Here it is another solution. As $AI$ is the angle bisector of $\angle BAC$ then $I$ is the midpoint of the minor arc $XY$. Let's consider $l$ the tagent to $\Gamma$ at $I$, we know that $XY \parallel l$ and because $l,BC \perp DI$ then $XY \parallel BC$. Now let's condsider $H$ the homotety centered at A, such that $H(X,Y)=B,C$. Let $O$ be the circuncenter of $\triangle ABC$. We have $OI^2=R(R-2r)=Pot_{\Gamma}O$ then $O \in l$. Now its easy to see that as $A,D',O$ are colinear, hence $O,D,H(Z)$ are colinear, ie, $H(D')H(Z),H(X)(Y),AD$ concur, ie, $XY,AD,ZD'$ concur.

Pretty similar to ISL 2005 G6, especially if you try projective.

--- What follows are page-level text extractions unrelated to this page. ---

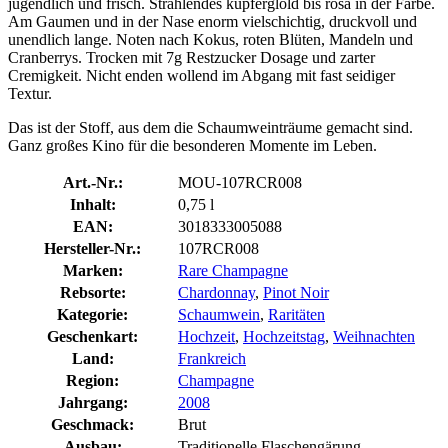
jugendlich und frisch. Strahlendes kupferglold bis rosa in der Farbe.
Am Gaumen und in der Nase enorm vielschichtig, druckvoll und
unendlich lange. Noten nach Kokus, roten Blüten, Mandeln und
Cranberrys. Trocken mit 7g Restzucker Dosage und zarter
Cremigkeit. Nicht enden wollend im Abgang mit fast seidiger
Textur.
Das ist der Stoff, aus dem die Schaumweinträume gemacht sind.
Ganz großes Kino für die besonderen Momente im Leben.
Art.-Nr.:
MOU-107RCR008
Inhalt:
0,75 l
EAN:
3018333005088
Hersteller-Nr.:
107RCR008
Marken:
Rare Champagne
Rebsorte:
Chardonnay
,
Pinot Noir
Kategorie:
Schaumwein
,
Raritäten
Geschenkart:
Hochzeit
,
Hochzeitstag
,
Weihnachten
Land:
Frankreich
Region:
Champagne
Jahrgang:
2008
Geschmack:
Brut
Ausbau:
Traditionelle Flaschengärung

My solution is the same as that in #4. Let me just note that proving that the intersection of $FE$ and $XY$ lies on $DD'$ can be done by Simson line ($FE$).

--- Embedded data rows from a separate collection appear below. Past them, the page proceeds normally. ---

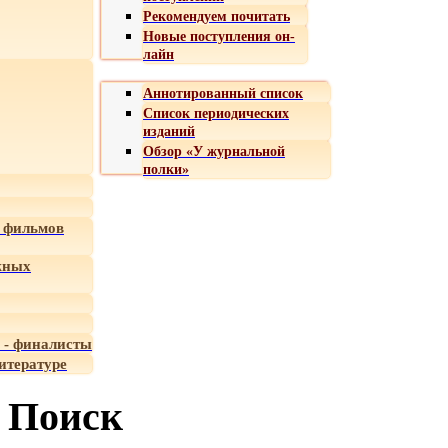
Рекомендуем почитать
Новые поступления он-
лайн
Аннотированный список
Список периодических
изданий
Обзор «У журнальной
полки»
 фильмов
жных
 - финалисты
итературе
Поиск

Since $AI$ is the bisector of $\angle AXY$ and $I$ lies on $(AXY)$, it follows that $IX = IY$ and since $DX = DY$, we have $ID \perp XY \parallel BC$. So the homothety centered at $A$ taking $\triangle AXY$ to $\triangle ABC$ takes $D'$ to $O$, where $O$ is the circumcenter of $\triangle ABC$, so $A,D',O$ are collinear. Let $N = AO \cap BC$ and $M$ be the midpoint of $BC$. Notice that by the same homothety that we mentioned, it suffices to prove that $AK \perp BC$, where $K$ is the intersection of ray $OD$ and $(ABC)$. Since $DD' \perp BC$, $AK \perp BC$ is equivalent to proving $OD' = OD$, or that $OI \perp DD'$. Since $BD = NC$, $M$ is the midpoint of $DN$ and hence $DM = MN$. Also, since $OM \perp BC \perp DD'$, $OM \parallel DD'$ and hence, $OD' = ON \implies OI \parallel BC \implies OI \perp DD'$. $\square$

straightforward Note that $I$ and the midpoint $S$ of arc $BC$ in $(ABC)$ are homologous in the positive homothety sending $\Gamma$ to $\Delta ABC$, and $IS$ passes through $A$ which lies on both circles - this is enough to imply that $A$ is the exsimilicenter of $\Gamma$ and $(ABC)$, and hence $\Delta AXY \stackrel +\sim \Delta ABC$. It suffices to show that $R = XY \cap D'Z$ gets sent to $D$ under this homothety. Let $O$ be the circumcenter of $\Delta ABC$. It is well-known that $AD'O$ passes through the $A$-extouch point which is the reflection of $D$ across the midpoint of $BC$, so $\angle(AO) + \angle(OD) = 2 \angle(BC)$. However, we also have $\angle(AD') + \angle(ZD') = 2 \angle(XY)$. Hence $OD \parallel ZD'$, which is enough to conclude.